Los diáconos formarían un tercer nivel en la jerarquía eclesiástica. Su cometido es ayudar a los sacerdotes y obispos en las ceremonias. Solo pueden administrar el sacramento del bautismo y asistir al matrimonio con delegación particular. Predican la palabra de Dios y sirven en las comunidades parroquiales.

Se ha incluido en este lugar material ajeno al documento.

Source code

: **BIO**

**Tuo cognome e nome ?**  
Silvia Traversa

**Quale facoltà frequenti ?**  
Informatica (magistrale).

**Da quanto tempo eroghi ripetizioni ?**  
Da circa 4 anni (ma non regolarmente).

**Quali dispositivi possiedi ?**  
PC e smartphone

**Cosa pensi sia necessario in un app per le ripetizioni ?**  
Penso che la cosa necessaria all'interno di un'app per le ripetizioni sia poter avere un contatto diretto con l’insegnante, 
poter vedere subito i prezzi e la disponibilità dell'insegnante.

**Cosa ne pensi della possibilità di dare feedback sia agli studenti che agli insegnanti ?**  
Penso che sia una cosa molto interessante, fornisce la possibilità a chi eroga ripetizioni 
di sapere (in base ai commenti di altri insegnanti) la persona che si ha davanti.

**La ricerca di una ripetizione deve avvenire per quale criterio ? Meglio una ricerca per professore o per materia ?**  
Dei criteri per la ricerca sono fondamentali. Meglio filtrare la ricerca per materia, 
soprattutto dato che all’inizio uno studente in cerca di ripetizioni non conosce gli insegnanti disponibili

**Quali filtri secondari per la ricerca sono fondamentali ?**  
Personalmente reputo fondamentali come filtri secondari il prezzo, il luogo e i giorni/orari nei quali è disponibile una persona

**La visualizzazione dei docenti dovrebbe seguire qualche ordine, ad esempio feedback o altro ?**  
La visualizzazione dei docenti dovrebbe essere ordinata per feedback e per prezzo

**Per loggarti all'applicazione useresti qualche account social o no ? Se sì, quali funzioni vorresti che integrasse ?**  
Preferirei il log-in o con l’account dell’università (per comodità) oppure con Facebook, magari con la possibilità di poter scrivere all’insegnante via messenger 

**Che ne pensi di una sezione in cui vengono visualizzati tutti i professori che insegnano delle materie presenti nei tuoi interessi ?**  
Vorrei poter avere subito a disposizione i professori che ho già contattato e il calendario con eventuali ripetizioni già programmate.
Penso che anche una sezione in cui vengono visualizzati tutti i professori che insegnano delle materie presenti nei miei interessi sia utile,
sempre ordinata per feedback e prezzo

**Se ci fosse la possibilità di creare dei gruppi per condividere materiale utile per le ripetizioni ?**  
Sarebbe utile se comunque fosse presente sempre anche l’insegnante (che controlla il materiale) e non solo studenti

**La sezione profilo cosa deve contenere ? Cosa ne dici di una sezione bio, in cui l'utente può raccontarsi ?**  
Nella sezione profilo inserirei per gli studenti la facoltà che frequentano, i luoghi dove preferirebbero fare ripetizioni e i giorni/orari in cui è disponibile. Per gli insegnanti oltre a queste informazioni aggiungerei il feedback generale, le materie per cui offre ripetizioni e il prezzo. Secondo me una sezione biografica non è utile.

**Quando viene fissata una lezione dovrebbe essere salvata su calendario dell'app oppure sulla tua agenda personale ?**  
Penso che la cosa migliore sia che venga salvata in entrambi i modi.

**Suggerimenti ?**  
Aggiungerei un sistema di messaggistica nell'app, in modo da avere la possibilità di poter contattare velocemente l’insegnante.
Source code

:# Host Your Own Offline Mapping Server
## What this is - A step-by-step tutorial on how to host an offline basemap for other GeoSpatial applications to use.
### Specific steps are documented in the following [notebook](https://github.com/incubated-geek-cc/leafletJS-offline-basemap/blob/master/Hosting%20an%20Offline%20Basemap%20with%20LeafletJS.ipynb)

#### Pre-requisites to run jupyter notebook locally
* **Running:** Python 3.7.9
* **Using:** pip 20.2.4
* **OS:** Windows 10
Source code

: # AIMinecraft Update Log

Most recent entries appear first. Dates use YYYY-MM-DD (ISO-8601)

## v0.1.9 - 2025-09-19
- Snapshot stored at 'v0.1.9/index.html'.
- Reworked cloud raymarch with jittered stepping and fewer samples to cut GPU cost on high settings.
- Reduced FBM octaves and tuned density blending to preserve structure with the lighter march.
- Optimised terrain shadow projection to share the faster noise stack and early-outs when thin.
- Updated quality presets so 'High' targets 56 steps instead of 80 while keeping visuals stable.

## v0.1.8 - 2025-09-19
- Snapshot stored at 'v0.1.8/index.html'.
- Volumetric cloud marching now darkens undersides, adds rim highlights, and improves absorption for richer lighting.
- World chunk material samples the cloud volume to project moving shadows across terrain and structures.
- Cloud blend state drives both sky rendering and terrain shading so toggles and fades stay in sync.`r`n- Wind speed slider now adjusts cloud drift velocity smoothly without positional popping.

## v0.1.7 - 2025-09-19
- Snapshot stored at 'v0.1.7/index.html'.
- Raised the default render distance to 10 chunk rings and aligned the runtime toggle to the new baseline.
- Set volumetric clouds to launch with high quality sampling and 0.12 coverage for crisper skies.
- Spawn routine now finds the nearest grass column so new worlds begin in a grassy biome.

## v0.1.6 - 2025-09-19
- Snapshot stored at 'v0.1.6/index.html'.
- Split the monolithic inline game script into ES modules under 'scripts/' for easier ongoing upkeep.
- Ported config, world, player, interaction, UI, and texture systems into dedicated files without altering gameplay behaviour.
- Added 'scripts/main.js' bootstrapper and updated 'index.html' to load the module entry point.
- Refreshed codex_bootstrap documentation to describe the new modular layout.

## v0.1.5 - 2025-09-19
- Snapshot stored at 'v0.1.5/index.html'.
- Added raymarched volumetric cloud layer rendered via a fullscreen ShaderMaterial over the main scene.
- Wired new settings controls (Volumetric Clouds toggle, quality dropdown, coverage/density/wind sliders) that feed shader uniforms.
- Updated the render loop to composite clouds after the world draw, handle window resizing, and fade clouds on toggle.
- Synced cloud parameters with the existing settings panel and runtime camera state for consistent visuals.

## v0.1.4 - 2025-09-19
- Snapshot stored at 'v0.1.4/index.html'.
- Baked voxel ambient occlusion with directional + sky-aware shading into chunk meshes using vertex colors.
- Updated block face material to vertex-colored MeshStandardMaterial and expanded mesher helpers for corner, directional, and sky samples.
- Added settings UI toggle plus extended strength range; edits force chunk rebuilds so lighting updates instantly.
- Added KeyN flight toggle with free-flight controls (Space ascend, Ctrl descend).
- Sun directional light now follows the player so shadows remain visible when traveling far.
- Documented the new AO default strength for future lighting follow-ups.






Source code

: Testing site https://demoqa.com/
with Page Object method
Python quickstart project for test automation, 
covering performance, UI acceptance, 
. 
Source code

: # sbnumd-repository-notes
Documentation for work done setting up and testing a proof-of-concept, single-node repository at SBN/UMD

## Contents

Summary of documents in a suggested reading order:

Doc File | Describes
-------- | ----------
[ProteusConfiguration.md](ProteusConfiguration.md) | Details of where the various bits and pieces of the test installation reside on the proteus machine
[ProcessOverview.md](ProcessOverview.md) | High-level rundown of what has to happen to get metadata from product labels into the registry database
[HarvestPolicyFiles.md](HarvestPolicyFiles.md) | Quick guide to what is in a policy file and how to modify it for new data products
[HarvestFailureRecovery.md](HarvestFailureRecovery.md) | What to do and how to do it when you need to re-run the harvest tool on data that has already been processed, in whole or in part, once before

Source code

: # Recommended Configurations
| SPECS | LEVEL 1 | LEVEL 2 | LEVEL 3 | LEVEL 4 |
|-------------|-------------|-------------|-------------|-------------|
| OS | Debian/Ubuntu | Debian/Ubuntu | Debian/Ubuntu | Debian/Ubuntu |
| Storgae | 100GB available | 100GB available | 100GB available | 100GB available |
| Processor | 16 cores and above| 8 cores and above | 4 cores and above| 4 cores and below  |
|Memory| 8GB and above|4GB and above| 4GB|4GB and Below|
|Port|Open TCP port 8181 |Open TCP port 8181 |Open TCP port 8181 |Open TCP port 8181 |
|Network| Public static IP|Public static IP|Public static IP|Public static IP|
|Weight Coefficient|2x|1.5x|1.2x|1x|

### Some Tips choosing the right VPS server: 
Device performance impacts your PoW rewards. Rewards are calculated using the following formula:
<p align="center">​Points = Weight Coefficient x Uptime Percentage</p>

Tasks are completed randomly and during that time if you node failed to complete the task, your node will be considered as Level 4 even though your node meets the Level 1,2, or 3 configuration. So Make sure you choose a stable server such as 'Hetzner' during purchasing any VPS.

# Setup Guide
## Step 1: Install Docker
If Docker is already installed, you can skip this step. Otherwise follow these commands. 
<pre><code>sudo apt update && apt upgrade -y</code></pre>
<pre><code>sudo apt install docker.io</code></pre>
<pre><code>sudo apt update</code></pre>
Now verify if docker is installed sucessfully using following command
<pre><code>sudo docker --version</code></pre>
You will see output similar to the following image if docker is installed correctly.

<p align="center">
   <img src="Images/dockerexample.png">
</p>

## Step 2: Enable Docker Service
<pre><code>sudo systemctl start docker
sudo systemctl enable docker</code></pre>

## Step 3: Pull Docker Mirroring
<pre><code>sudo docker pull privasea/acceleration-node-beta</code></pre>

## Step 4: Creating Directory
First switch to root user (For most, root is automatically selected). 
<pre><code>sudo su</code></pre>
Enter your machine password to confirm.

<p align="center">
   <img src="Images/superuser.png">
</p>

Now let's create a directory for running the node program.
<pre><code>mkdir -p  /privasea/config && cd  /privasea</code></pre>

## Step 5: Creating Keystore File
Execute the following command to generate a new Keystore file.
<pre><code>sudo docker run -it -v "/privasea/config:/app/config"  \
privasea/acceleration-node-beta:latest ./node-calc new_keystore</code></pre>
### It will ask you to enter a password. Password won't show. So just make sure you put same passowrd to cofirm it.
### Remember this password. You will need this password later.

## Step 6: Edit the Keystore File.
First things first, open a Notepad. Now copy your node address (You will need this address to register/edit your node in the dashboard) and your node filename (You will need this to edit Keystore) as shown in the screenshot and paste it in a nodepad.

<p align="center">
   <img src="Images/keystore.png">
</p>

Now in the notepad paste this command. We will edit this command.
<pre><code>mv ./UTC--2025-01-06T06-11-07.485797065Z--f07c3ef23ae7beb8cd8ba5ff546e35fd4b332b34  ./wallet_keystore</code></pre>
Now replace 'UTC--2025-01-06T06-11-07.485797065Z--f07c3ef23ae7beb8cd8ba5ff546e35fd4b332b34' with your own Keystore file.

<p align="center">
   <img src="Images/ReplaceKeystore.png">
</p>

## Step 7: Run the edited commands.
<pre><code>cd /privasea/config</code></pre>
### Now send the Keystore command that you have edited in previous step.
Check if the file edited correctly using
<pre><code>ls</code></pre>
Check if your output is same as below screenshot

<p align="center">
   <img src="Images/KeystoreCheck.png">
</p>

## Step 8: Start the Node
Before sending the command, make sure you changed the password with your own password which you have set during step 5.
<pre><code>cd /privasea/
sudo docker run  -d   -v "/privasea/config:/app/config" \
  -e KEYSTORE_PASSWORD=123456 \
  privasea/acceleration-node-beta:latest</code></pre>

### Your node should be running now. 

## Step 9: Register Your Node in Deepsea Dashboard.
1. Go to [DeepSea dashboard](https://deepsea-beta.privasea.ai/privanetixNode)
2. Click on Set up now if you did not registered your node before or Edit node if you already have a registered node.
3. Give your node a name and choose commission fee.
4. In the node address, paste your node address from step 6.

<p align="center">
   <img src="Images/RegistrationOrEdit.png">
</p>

En algunos casos –más en las iglesias orientales– los diáconos abrazan el diaconado con carácter permanente; en otros provisionalmente y con miras a su posterior ordenación presbiteral. 

Otros títulos eclesiásticos: nuncio apostólico, vicario general.

Además de lo anterior, contamos con otros títulos eclesiásticos o cargos ocupados por quienes ya ostentan una posición en la jerarquía eclesiástica.

Nos referimos de un lado al caso del nuncio apostólico, que viene a ser un embajador de la Santa Sede ante los Estados; y de otro lado al vicario general, que representa al obispo en la gestión de las relaciones entre parroquias y vicariatos, las diversas circunscripciones en las que se divide la diócesis territorialmente.

¿La existencia de jerarquía implica desigualdades entre los distintos miembros de la Iglesia?

La jerarquía de la Iglesia no implica desigualdad de los fieles, pues todos, clérigos o no, están igualmente bautizados. Así, la igualdad de todos es anterior a la diversidad de condiciones personales en la Iglesia como consecuencia del sacramento del orden y de los distintos carismas.

La jerarquía existe, en el interior de la comunión de los fieles y a su servicio, no sobre la propia Iglesia ni, evidentemente, al margen de ella.

O sea, no se trata de “ejercicio de poder”, sino de “ejercicio de funciones” al servicio de los demás, por parte de cualquiera de los clérigos en sus diversos órdenes. Pues detentar un cargo jerárquico no es más que servir de ese modo concreto a todos los católicos, implique ese cargo la autoridad que implique.